I think, for me, every day I hear my mom’s voice in my head, “What? You didn’t respond to that? You didn’t call that person back?” because it was just how I grew up. If someone gave you the courtesy of a phone call or a message, you wrote back. So I think translated into my today’s world, I hear from bankers all the time that they send deal opportunities to firms and get no response. And for me, that’s shocking, because we don’t take the time to explain why we might not be interested in a deal. The next time that same banker is just going to assume we’re not and we won’t have that shot. And second, it’s just rude. In my view, this is kind of common courtesy elementary school stuff. Treat other people the way you want to be treated, and I think we need to remember that.
[00:04:35] AD: I’m hearing you loud and clear there. Responsiveness matters. And if I’m hearing you right, you realize that, as a person, if you send someone an email and you don’t get a response or you call and leave someone a voicemail and you don’t get a response, how does that make you feel as a person, right?
[00:04:51] JG: Exactly. And I mean, for me – And look, maybe I’m more sensitive than the next guy, but when I send someone a note and take the time to try to make it personal and get nothing, I’m wondering, “Well, gosh. What did I do wrong? Why is this person not responding to me? Now, chances are, “Hey, that person’s just having a busy day. And if I try again next week or if I try on you know Monday afternoon instead of Thursday morning, I’ll get that response.” But I just think that you have to make sure that you’re hearing what’s being said to you and people will, I think, thereby hear what you’re saying back.
[00:05:28] AD: One thing I want to say to our listeners I think is so important, recognizing, again, responsiveness matters, because no one wants to feel like they’re forgotten about or they were ignored. We all understand life gets busy. Things are going to fall through the cracks from time to time. It’s going to happen. And at the same time you’re going to get emails in your inbox that you just simply don’t have the bandwidth or the capacity to get back to. I would recommend try to find a way to at least shoot some kind of a quick response back. But understanding too that if you’re sitting on the other side of that, if you’re the person that is sending it and not getting a response, give people some grace. Understand that life is busy.

- _PROBLEM DESCRIPTION_:
Answer these questions from the responsiveness transcript:
1. What do bankers report happening when they send deal opportunities to firms?
2. In the part marked JG, which alternative day and time are suggested for trying to reach someone again, and in place of which day and time?
3. In the part marked [00:05:28], what should a sender who gets no response give people?

- _DATA_:

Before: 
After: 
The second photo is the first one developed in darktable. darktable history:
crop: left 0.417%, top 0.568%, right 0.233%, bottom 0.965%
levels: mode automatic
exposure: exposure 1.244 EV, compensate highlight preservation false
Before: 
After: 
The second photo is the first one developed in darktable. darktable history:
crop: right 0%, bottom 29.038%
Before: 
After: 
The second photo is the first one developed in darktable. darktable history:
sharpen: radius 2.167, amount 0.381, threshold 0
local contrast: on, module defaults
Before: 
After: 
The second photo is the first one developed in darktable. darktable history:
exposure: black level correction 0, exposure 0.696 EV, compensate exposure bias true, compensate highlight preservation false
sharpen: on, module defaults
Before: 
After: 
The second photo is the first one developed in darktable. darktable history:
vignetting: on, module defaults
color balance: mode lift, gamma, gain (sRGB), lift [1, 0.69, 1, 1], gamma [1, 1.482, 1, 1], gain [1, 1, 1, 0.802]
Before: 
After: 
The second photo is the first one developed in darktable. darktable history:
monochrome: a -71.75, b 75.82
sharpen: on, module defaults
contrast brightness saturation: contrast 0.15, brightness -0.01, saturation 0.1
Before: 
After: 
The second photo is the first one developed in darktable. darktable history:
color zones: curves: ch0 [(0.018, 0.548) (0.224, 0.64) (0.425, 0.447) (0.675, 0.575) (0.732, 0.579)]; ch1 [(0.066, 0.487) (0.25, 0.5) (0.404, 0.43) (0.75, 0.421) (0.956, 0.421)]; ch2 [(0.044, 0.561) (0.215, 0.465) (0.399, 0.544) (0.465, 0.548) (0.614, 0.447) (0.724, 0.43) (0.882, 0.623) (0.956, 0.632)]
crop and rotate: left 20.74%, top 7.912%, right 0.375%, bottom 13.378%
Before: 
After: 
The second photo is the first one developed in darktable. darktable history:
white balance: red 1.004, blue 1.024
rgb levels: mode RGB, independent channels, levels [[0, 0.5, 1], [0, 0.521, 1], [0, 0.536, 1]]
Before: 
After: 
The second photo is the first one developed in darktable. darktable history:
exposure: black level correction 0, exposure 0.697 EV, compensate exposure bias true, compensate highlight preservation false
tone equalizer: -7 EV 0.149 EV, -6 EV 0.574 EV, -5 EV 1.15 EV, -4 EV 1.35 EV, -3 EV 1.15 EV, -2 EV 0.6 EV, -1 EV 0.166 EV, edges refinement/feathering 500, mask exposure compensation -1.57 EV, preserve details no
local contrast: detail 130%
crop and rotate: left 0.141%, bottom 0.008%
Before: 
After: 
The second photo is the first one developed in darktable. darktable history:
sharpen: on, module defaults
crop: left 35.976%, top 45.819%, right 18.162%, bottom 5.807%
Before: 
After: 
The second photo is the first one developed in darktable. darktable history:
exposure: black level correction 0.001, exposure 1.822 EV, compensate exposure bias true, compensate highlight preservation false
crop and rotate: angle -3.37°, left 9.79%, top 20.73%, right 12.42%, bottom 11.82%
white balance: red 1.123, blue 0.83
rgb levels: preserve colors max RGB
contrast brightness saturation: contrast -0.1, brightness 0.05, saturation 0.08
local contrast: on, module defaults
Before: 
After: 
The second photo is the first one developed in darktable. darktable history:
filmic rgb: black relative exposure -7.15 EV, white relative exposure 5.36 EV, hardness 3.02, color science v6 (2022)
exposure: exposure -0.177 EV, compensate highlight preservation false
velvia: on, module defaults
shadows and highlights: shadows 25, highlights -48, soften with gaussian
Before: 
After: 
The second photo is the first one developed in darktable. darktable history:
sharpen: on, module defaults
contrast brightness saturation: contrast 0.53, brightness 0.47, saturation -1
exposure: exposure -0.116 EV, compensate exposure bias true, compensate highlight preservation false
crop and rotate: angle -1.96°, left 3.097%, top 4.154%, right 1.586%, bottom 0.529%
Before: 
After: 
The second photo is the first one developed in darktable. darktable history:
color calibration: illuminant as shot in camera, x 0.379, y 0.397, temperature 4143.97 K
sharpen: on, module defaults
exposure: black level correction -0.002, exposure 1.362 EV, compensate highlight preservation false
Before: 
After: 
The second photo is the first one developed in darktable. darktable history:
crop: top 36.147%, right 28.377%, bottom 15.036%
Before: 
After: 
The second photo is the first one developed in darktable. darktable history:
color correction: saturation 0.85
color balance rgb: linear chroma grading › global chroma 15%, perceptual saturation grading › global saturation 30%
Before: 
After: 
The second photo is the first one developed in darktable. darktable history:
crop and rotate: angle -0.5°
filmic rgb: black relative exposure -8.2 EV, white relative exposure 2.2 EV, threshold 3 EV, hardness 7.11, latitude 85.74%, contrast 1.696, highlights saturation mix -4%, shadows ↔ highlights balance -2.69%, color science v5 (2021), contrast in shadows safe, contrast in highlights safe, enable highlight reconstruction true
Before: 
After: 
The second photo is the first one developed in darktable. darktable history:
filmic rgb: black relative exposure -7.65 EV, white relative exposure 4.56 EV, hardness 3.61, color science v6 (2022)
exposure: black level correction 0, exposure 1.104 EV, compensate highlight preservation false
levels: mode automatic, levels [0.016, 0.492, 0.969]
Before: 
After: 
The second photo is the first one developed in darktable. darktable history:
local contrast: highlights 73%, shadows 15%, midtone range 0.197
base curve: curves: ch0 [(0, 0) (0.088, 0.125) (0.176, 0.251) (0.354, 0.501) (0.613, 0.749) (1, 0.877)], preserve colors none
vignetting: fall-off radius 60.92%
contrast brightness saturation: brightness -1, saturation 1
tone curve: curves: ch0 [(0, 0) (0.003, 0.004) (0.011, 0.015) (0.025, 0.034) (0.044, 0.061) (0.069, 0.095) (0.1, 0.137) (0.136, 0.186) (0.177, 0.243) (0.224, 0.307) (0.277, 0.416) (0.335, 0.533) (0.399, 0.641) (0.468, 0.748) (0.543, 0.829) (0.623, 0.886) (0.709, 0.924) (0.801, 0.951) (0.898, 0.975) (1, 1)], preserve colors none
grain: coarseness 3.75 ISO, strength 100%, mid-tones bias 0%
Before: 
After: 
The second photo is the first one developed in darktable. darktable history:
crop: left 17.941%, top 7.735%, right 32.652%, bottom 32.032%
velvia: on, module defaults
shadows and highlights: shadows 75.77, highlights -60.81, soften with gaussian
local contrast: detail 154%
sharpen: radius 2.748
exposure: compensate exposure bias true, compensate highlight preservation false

- _RIGHT ANSWER_:
1. They get no response.
2. Monday afternoon instead of Thursday morning.
3. Some grace.